Effect of an intravenous angiotensin-converting enzyme inhibitor on the electrophysiologic features of normal and hypertrophied feline ventricles.

Left ventricular hypertrophy is associated with an increased risk of ventricular arrhythmia and multiple electrophysiologic abnormalities that normalize with regression of hypertrophy. For patients who have hypertension, treatment with angiotensin-converting enzyme (ACE) inhibitors produces regression of hypertrophy and a reduction in ventricular arrhythmia. It is unclear whether the reduction in ventricular arrhythmia associated with ACE inhibitor therapy is due to regression of hypertrophy alone, a direct antiarrhythmic effect of ACE inhibition, or both.

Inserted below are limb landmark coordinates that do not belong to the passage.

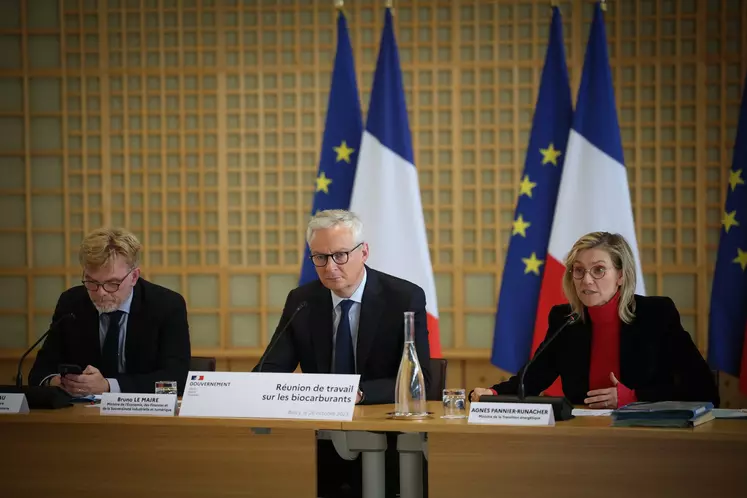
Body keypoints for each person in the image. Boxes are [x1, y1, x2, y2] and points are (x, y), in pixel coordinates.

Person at [254, 209, 432, 498]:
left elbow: (420, 378)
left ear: (363, 252)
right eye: (320, 258)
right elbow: (270, 369)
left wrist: (358, 394)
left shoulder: (404, 297)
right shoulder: (303, 300)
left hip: (388, 438)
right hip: (316, 441)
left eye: (340, 255)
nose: (330, 267)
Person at [472, 231, 720, 409]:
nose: (587, 280)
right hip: (583, 438)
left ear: (621, 275)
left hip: (649, 437)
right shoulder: (565, 320)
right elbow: (532, 379)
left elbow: (702, 388)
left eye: (599, 270)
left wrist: (634, 397)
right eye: (579, 270)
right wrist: (492, 393)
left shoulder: (656, 315)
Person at [29, 228, 192, 396]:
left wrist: (109, 386)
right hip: (82, 416)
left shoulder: (167, 305)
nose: (101, 293)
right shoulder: (71, 303)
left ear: (134, 277)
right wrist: (56, 382)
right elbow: (38, 374)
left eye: (112, 283)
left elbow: (177, 382)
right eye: (92, 282)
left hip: (144, 416)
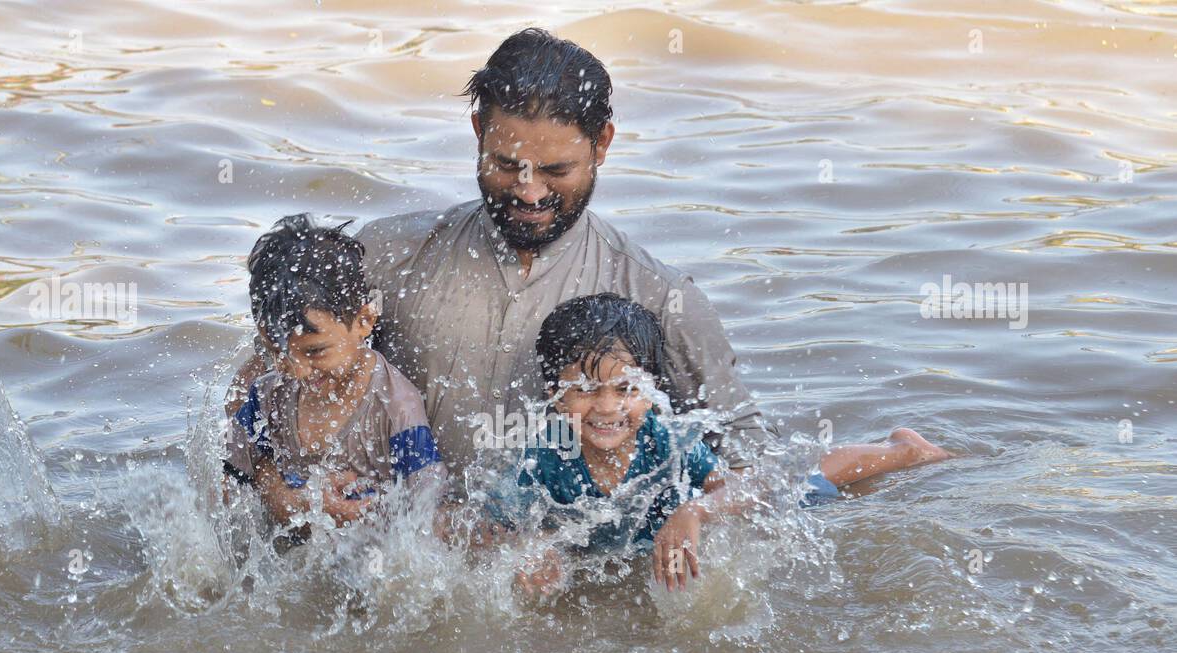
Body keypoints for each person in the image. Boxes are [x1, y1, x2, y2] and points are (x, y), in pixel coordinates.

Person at [354, 28, 772, 479]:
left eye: (557, 170)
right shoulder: (386, 258)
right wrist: (286, 491)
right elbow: (275, 384)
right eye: (507, 165)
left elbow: (749, 469)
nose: (530, 193)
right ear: (478, 131)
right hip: (405, 537)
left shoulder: (660, 297)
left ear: (603, 145)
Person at [490, 295, 949, 597]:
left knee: (799, 486)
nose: (607, 408)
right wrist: (534, 545)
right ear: (554, 393)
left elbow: (743, 490)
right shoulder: (545, 454)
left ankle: (902, 450)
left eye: (627, 389)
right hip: (629, 547)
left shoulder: (669, 442)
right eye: (586, 390)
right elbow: (494, 523)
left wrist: (693, 513)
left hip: (710, 511)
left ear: (652, 392)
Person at [222, 215, 445, 539]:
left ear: (364, 321)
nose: (295, 371)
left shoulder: (395, 407)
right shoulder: (269, 393)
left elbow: (427, 515)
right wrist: (282, 497)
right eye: (277, 352)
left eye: (315, 352)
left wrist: (368, 517)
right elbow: (230, 470)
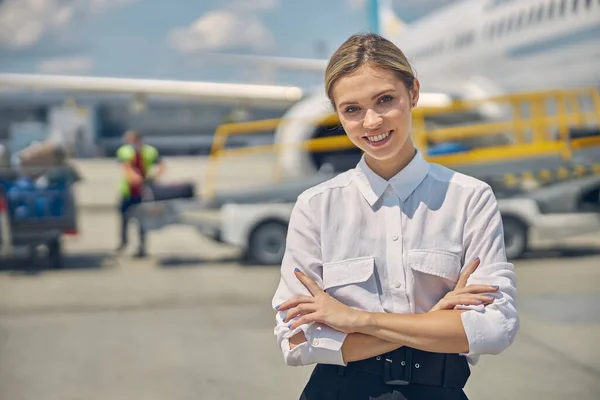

We performed electrophysiologic studies in normal cats and cats with fixed left ventricular hypertrophy before and after acute intravenous administration of trandolopril. Trandolopril produced a small, consistent prolongation of monophasic action potential duration in normal and hypertrophied ventricles although this prolongation did not reach statistical significance. Trandolopril had no significant effect on effective refractory period, inducibility of arrhythmia, or ventricular fibrillation threshold in normal or hypertrophied ventricles. These data suggest that the reduction in arrhythmia associated with ACE inhibitors is not caused by a direct electrophysiologic effect but is more likely caused by regression of hypertrophy.